2010-06-17

Cyberiffic

An interesting debate regarding whether The Cyberwar has been greatly exaggerated, featuring Bruce Schneier and Admiral Mike McConnell. Intelligence Squared's poll gives the debate to McConnell and Zittrain, but it's likely tainted by ye olde selection bias.

2010-06-10

Smallthought to Twitter

Smallthought Systems has been acquired by Twitter. I met Avi Bryant very briefly (doubt he remembers little old me) at OSCON in 2006, and he struck me as one of the smartest developers I'd ever met. Good for him, and good for Twitter.

Because I can't resist

How to write like Malcolm Gladwell

2010-06-04

Don't forget "inline" and "register"

The conventional wisdom these days is that compilers are, like the Great and Powerful Oz, all-knowing, all-powerful, and all-optimizing. Instead of foolishly trying to make your code faster, you, mere mortal developer, should simply choose good algorithms, use standard libraries, and specify "-O3" to gcc.

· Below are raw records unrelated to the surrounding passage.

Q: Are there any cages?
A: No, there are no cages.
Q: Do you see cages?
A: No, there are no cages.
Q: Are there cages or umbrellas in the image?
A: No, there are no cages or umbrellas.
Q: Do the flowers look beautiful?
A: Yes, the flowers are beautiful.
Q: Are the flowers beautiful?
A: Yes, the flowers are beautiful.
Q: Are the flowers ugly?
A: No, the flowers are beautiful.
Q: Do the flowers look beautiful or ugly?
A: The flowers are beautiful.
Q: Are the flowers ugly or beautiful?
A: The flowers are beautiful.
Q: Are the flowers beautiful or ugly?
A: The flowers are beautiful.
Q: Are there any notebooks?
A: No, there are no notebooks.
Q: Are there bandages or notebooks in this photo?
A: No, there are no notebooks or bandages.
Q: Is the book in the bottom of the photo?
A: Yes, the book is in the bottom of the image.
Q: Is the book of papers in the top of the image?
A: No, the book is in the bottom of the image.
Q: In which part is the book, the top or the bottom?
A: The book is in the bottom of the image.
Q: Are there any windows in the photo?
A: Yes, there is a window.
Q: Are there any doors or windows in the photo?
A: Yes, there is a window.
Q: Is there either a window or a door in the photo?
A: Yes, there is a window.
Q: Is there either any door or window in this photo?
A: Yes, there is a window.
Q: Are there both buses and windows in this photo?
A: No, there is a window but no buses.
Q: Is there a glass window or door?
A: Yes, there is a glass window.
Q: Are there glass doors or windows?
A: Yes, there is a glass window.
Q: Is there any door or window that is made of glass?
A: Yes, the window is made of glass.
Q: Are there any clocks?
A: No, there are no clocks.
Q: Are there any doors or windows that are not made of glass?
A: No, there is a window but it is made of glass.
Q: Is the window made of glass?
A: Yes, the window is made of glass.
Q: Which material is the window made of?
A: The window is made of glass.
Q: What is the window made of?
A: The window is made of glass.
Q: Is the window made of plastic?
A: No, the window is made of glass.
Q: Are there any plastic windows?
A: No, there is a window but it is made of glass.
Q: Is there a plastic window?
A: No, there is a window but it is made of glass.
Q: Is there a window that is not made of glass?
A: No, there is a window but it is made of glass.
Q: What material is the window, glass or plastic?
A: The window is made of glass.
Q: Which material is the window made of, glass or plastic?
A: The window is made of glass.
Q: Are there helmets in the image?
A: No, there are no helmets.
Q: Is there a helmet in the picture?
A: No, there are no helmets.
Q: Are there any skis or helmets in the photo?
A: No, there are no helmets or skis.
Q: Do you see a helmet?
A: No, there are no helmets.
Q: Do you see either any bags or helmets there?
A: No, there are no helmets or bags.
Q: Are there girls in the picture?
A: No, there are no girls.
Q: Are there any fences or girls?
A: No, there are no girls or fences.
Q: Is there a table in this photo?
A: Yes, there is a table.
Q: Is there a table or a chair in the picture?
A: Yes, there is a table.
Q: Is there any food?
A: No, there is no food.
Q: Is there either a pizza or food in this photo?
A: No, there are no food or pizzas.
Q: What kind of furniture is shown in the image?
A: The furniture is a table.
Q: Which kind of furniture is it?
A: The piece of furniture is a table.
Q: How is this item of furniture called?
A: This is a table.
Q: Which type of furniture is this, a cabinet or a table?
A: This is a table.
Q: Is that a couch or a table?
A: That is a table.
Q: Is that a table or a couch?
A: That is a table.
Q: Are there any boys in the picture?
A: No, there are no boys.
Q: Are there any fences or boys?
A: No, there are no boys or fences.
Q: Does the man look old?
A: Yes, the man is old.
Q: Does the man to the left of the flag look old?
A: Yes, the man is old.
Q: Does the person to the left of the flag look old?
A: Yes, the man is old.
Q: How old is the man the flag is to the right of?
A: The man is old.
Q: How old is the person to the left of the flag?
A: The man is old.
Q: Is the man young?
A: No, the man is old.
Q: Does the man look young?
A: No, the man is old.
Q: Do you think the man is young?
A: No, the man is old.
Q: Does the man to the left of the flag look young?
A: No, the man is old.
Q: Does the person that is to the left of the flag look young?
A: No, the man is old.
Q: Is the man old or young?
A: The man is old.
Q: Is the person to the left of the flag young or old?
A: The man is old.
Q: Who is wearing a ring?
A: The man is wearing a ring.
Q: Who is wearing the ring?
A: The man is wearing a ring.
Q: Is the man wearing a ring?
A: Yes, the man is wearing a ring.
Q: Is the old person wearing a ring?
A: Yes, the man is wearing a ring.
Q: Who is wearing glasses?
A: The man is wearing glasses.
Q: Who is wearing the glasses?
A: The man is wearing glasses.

The other day, on a lark, I decided to declare one of my functions "inline", since it was used in an inner loop of my main routine, and I also prefixed some of its local variables with the "register" keyword (I made these edits separately, so I could see whether either made a difference). My thought was, well, the compiler's probably chopping this code up six ways past Sunday, but, what the hell?, can't hurt to try. In return for the 5 minutes of time I spent doing this (including compiling and testing), I received a 20% performance improvement.

I'd already been specifying "-O3". I'd removed all the heap allocations. The code was fast enough that Shark couldn't find any obvious hot-spots. 20%.

So, after you write well-factored code, and choose good algorithms, and use profiling to find the hot-spots, and wonder where the next improvement will come from... remember your friends, "inline" and "register" and take 5 minutes to see whether they improve things for you.